Eh ! ben moi... hier, j' lai rencontré

Après menuit, au coin d'eun' rue...

.   .   .   .   .   .   .   .   .

Il est v'nu su' moi et j'y ai dit :

— Bonsoir... te v'là ? Comment, c'est toi...

C'est vraiment toi... gn'a pas d'erreur !

Bon sang d' bon sang... n'en v'là eun' tuile !

Qué chahut demain dans Paris.

Oh là là ! qué bouzin d' voleurs !

(Les jornaux vont s' vend' par cent mille !)

— Eud'mandez : Le R' tour d' Jésus-Christ !

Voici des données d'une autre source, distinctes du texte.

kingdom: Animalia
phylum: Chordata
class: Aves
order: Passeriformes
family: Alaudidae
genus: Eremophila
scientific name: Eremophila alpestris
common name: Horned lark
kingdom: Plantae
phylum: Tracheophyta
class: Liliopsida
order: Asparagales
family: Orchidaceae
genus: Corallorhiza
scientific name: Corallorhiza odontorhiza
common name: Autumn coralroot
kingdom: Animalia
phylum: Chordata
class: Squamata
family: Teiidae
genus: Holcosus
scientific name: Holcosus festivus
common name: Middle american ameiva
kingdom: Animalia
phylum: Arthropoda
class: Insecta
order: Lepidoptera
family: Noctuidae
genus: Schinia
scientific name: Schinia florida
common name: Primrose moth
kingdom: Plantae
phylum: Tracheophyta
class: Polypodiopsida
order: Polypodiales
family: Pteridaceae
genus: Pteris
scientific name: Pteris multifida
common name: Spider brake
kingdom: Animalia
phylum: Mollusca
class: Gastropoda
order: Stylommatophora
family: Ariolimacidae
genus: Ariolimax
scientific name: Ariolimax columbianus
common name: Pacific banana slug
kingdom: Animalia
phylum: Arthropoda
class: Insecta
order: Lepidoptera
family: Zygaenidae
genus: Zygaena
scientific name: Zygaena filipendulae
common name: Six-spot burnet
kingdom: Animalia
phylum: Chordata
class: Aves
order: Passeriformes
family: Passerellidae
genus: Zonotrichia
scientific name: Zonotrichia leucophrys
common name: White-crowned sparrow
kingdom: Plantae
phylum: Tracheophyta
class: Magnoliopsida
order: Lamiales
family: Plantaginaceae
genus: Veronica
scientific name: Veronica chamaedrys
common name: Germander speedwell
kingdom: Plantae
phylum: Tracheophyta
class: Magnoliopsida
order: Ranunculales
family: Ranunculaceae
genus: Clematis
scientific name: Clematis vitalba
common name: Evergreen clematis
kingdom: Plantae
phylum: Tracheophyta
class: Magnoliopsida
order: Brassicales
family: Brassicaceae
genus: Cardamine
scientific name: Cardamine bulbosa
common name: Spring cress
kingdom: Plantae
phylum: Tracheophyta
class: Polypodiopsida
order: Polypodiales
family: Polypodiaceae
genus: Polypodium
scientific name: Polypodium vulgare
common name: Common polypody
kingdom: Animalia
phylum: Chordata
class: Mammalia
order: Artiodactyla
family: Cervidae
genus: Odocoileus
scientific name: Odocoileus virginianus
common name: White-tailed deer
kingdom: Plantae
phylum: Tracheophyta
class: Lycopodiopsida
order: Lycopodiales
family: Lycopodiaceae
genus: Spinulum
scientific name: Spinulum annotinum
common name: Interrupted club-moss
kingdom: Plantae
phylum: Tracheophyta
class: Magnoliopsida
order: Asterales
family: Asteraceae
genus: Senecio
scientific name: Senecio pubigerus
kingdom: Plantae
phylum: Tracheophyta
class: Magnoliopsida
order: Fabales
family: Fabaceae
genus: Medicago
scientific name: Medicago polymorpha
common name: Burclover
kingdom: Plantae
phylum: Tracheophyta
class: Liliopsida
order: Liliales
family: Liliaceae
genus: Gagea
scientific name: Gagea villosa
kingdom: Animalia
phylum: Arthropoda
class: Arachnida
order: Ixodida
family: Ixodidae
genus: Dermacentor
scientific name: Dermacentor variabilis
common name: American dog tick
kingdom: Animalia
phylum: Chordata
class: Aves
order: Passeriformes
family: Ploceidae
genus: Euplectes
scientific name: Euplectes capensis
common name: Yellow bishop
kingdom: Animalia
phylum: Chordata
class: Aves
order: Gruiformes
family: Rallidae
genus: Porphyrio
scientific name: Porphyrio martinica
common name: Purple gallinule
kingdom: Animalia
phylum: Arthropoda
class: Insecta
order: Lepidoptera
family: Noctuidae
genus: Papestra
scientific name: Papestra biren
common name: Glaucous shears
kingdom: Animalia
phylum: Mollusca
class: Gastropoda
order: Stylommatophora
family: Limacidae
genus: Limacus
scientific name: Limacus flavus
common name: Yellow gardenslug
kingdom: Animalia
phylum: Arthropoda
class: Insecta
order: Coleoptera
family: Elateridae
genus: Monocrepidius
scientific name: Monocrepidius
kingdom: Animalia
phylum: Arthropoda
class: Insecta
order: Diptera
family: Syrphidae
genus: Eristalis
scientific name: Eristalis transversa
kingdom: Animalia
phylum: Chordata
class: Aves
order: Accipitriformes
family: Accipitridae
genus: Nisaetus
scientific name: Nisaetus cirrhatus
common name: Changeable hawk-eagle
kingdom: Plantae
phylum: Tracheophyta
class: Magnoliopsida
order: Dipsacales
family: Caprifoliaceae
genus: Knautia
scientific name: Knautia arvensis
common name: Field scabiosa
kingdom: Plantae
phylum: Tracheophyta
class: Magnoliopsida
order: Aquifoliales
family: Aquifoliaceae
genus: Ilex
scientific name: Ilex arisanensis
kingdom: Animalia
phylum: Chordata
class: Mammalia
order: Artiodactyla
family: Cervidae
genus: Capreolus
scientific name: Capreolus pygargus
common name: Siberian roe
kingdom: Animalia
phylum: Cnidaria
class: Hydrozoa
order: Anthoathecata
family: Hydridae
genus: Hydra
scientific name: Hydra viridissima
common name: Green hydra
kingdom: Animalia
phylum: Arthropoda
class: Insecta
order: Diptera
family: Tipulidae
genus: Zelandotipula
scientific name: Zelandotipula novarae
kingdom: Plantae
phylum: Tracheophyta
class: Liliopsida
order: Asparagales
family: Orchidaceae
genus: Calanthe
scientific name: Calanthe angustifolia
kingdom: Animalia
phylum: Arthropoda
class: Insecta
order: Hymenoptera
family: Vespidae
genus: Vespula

— Faut voir : L'Arrivée du Sauveur !

.   .   .   .   .   .   .   .   .

Tu sais, faurait pas nous y fier,

Déjà, dans l' squar' des Oliviers,

Tu as fait du tapag' nocturne !

.   .   .   .   .   .   .   .   .

Viens, que j' te r'garde. Ah ! comme t'es blanc,

Ah ! comm' t'es pâle... Comm' t'as l'air triste,

(T'as tout à fait l'air d'un artiste !...)

... Ah ! comm' t'es pâle ! Ah ! comm’ t'es blanc !

T'as toujours ton coup d' lingue au flanc ?

De quoi... A saign't encor' tes plaies ?

Et tes mains... tes pauv' mains trouées...

.   .   .   .   .   .   .   .   .

Toi, au moins t'étais un sincère,

Tu marchais... tu marchais toujours.

(Ah ! cœur amoureux, cœur amer !)

Tu marchais mêm' dessus la mer

Et t'as marché jusqu'au Calvaire.

 

Mais bientôt le ton change. La complainte se tourne en invectives et en blasphèmes. Le Pauvre reproche à l'Homme-Dieu tous les malheurs du monde, toutes les souffrances de l'humanité, qui durent toujours. Aux premiers rayons de l'aube, l'homme qui rêve s'aperçoit que la figure qu'il a prise pour le Christ est sa propre image, reflétée dans la glace d'un marchand de vins.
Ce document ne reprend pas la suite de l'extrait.